The double name for this Sunday leading us into Holy Week, announces both the joy and suffering which characterises this time. Being Year A, both the glad Hosannas and the cruel call for the release of Barabbas over Jesus, are read from the gospel of Matthew. Because of the beautiful Oratorio of J.S. Bach based on this Matthean Passion, we have, this year, another way of experiencing, beyond words, the experience of Jesus. A fitting way to enter and accompany Jesus in Holy Week, could be to immerse ourselves in the Oratorio.
The opening words of the music are, Come, ye daughters (and sons) help me lament. This is an invitation for all of us. Lament is what is fitting at this time, for He is the innocent Lamb, the one of love and graciousness, carrying the wood of the cross.

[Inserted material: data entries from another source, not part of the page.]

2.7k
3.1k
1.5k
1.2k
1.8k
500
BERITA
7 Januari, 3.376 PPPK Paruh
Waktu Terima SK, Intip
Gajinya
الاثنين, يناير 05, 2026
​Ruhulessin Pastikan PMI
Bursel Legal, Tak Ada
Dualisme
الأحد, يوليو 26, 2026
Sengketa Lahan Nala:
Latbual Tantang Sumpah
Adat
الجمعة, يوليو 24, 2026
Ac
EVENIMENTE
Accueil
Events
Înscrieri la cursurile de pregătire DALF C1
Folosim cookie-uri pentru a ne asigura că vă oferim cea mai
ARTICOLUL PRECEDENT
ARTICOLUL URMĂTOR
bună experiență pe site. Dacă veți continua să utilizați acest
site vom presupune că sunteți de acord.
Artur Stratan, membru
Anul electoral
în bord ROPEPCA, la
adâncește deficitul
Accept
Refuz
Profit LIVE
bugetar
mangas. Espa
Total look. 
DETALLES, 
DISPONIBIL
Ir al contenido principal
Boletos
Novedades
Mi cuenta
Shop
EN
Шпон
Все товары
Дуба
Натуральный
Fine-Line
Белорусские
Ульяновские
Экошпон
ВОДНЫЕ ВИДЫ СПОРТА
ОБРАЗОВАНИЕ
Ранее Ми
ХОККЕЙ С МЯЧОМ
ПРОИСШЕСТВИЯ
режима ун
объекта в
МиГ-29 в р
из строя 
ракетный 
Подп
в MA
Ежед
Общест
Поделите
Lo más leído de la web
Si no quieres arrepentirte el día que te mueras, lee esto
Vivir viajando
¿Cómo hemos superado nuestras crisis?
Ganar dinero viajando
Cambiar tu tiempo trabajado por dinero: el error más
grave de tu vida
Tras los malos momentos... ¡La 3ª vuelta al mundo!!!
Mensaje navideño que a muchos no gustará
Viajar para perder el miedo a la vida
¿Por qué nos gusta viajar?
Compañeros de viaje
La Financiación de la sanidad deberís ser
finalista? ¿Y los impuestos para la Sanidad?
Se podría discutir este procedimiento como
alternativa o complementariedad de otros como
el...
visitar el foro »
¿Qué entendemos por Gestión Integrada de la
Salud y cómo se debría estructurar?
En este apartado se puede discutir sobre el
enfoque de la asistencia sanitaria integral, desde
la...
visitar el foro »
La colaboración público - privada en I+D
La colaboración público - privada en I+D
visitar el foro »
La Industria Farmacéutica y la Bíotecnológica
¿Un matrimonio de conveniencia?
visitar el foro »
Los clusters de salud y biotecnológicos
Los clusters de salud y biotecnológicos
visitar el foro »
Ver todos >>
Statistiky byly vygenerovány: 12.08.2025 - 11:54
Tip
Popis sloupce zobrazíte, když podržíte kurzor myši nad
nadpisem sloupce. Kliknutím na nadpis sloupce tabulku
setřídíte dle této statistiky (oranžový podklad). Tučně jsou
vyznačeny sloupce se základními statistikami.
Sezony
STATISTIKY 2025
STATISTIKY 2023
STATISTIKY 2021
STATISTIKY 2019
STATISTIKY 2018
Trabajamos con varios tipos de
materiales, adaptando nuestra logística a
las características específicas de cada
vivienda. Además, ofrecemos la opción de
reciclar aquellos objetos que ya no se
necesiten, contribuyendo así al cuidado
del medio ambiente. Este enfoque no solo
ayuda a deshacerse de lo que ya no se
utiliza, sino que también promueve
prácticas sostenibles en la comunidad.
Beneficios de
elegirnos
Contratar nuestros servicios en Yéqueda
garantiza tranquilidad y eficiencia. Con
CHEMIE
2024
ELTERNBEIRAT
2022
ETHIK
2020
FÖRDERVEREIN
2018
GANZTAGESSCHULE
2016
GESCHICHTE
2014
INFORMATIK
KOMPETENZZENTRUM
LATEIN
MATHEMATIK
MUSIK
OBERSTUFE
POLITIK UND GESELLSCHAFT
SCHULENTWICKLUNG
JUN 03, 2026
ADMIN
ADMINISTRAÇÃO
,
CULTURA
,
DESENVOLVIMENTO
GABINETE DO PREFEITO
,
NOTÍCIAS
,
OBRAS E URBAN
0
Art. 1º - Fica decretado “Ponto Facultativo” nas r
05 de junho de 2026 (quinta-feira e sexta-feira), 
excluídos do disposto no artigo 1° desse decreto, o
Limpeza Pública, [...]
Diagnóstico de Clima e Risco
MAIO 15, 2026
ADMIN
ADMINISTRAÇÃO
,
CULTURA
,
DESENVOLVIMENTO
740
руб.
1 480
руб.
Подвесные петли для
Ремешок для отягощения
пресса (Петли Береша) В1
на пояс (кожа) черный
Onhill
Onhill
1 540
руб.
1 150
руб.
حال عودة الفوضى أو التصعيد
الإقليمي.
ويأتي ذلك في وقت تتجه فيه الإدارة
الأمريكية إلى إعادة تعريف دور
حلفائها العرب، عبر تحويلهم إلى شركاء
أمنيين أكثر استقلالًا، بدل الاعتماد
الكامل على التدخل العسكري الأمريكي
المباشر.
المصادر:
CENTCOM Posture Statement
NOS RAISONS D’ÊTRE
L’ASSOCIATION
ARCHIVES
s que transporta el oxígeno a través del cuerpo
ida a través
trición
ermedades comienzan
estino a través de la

At the beginning of the reading of the passion, Matthew reminds us that this is the time of the Passover. Jesus and his disciples are celebrating the great feast commemorating the freedom of the Children of Israel from slavery in Egypt. They passed through the Red Sea from slavery to freedom, from death to life. Matthew presents Jesus as the promised Messiah, not just leading us from death to life, but destroying death forever.
Matthew’s account of the passion seems to be littered with sinners, the scheming authorities, the mockers and scorners, the betraying Judas, the denying Peter. Yet between denial and betrayal we see Jesus give himself as food and drink for our lives. Mathew presents him as the Shepherd who was wounded, the one who took the cup of sorrow for us…. that we might live.
Let us lament at the wonder of it all but let us take this life so dearly won and live it with devotion and gratitude. And because we have received this life, let us be peacemakers, healers, and life givers wherever we are.